What is Economics?
What is ECONOMY? An economy is a place of interaction of producers, distributors and consumers, both in terms of prices and income. In simple terms, it’s defined ‘as an economic domain which focus on the practices, goods, services and discourses of different agents involved in the production, utilization and distribution of commodities and other goods and services’. So the term itself can be used to describe the society as a whole, where there are different economic practices and relations.
The word itself has various meanings, but what is really being discussed here is how economics affects society at large. Economists study how people, institutions and industries interact to create economic value. This can be seen in the production of goods and services, the distribution of wealth and equity and the political systems of countries.
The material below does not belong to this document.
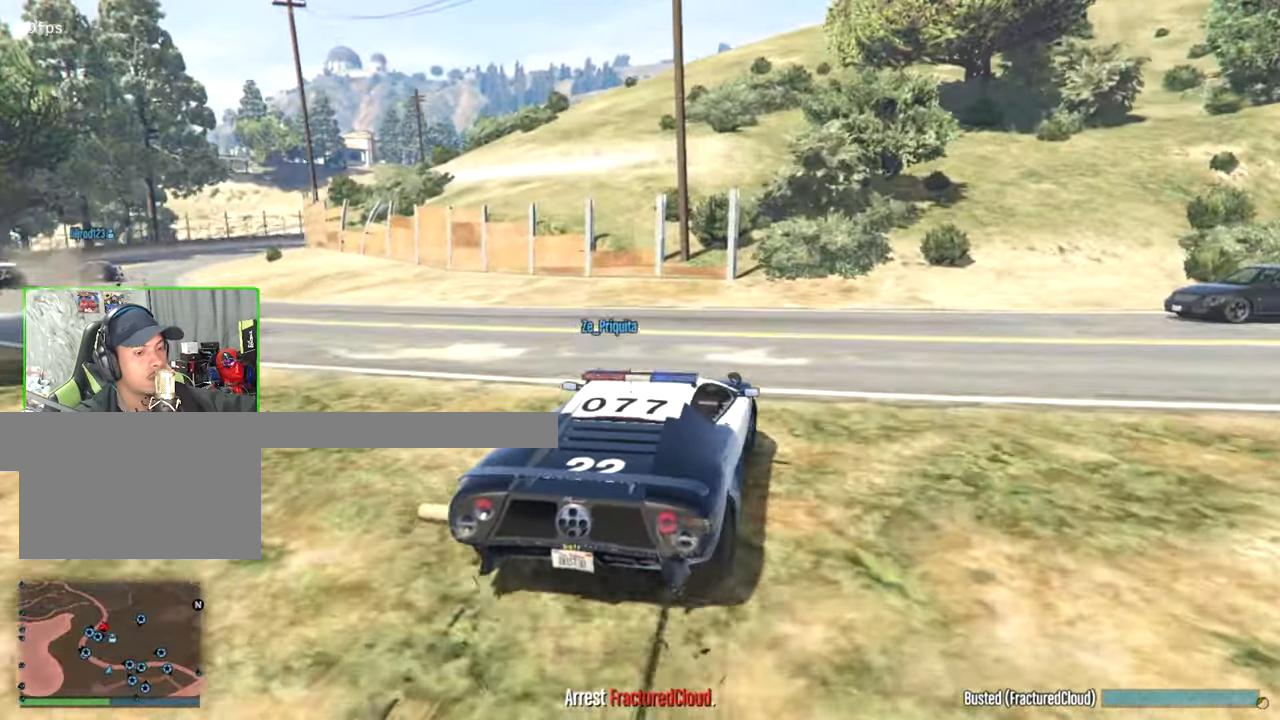
{"keys": [], "mouse": [], "events": [[233, "d", "up"]]}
Economics has been called the science of excellence. By looking into how economics affects the public, we can come to better understand the economy itself.
Let us first look at the definition of the ECONOMY. The gross domestic product (GDP) is the value of all domestic products less the value of all government services and the value of all land and resource base materials. For a more detailed analysis, the concepts of production, income distribution can be used. This is usually reflected in the Gross Domestic Product (GDP), employment data and national debt data. These three indicators provide the basis for the economic growth or recession of a country.
The three main economic indicators used in measuring the Economy are: the gross domestic product (GDP), employment data and national debt data. Usually, the size of a country’s economy reflects its wealth. The larger the GDP, the more capable it is of facilitating economic development. However, even in times of economic recession, countries with large amounts of excess money and capital still maintain a strong domestic economy that out-performs most developed economies.
A key aspect of economics is the role of consumers and their purchasing power. In most cases, the goods and services that have been created by the public will be exchanged between businesses (commodity markets) or between government agencies. The existence of a market for a specific good or service ensures that the goods can be purchased by potential consumers. The existence of a competitive market for a specific good or service also ensures that prices can be driven downward to encourage purchases by potential consumers and prevent the emergence of monopoly and other depletable goods and services.
The market economy is characterized by extensive levels of private property and extensive means of production. Most modern economies are based on the functioning of markets instead of centrally planned economies. Unlike economies with centrally planned economies, markets allow for the exigency of supply and demand. With markets, prices can be driven down and savings could occur, thus, encouraging entrepreneurship and investment. For instance, during the Great Depression, there were widespread economic downturns, but the United States economy, unlike most communist economies, was able to persist due to the existence of entrepreneurial free enterprise and a level of private property that allowed consumers to make money to buy necessary goods.